Allosteric proteins display action at a distance: binding a ligand can affect function at an active site, sometimes on the other side of the protein. Understanding the mechanical and evolutionary principles allowing for allostery remains a challenge. To tackle it, we introduce a numerical scheme to evolve functional elastic materials that can accomplish a specified mechanical task. In this scheme, the number of solutions, their spatial architectures and the correlations among them can be computed. We first consider a geometric task, which requires the material to move specifically in response to a stimulus. We find that functioning materials evolve a less-constrained trumpet-shaped region connecting the stimulus and active sites, and that the amplitude of the elastic response varies non-monotonically along the trumpet. We show that the success of this architecture stems from the emergence of edge modes recently found to appear near the surface of marginally connected materials, and give a description of their effect in disordered materials. We provide hints that some allosteric proteins display such an architecture. Next, we show that if the structure is designed to optimise cooperativity (i.e. binding somewhere changes the binding energy of another ligand elsewhere), the obtained architectures are very different, and display a mechanism. We compute its optimal frequency for function, and test this prediction using the protein data base. Lastly, we discuss how this framework can be used to benchmark and develop new methods to infer complex protein function from sequence data.

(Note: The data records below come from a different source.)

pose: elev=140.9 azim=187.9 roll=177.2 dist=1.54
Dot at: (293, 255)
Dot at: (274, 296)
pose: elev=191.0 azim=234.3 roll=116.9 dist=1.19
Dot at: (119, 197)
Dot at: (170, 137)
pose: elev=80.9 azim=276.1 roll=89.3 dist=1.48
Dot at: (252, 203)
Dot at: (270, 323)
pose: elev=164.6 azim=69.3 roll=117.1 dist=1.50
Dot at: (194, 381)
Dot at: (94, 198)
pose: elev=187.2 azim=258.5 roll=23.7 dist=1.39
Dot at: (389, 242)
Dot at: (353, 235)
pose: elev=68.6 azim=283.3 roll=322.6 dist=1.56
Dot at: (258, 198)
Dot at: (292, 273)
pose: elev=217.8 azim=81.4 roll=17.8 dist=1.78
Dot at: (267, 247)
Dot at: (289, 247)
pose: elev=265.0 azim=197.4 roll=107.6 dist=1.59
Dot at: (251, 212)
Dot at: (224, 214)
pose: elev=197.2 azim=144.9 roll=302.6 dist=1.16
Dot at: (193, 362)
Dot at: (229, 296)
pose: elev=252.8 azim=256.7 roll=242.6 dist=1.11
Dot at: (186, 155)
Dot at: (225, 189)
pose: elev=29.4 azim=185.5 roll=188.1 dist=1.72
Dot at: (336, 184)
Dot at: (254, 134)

Matthieu Wyart is Associate Professor in the Institute of Physics at EPFL in Switzerland. He received his B.A. at Ecole Polytechnique and obtained his Ph.D. degree from CEA, Saclay. He was a George Carrier Fellow at Harvard University before joining the Physics Department at NYU in 2010. He became Associate Professor in 2014 and moved to EPFL in 2015.
One focus of Wyart’s work is the classification of the elementary excitations controlling the linear and the plastic response in amorphous materials. He introduced the notion that some of these excitations are marginally stable in the solid phase. Such marginality fixes key aspects of the structure, and implies that the density of excitations presents a pseudo-gap. These notions are important to describe the low-temperature properties of glasses, the elasticity near the jamming transition, the rheology of dense granular and suspension flows, the yielding transition in foams or metallic glass, and more generally glassy systems with sufficiently long-range interactions. He received a Sloan Fellowship in 2011 and became a Simons Investigator in 2015.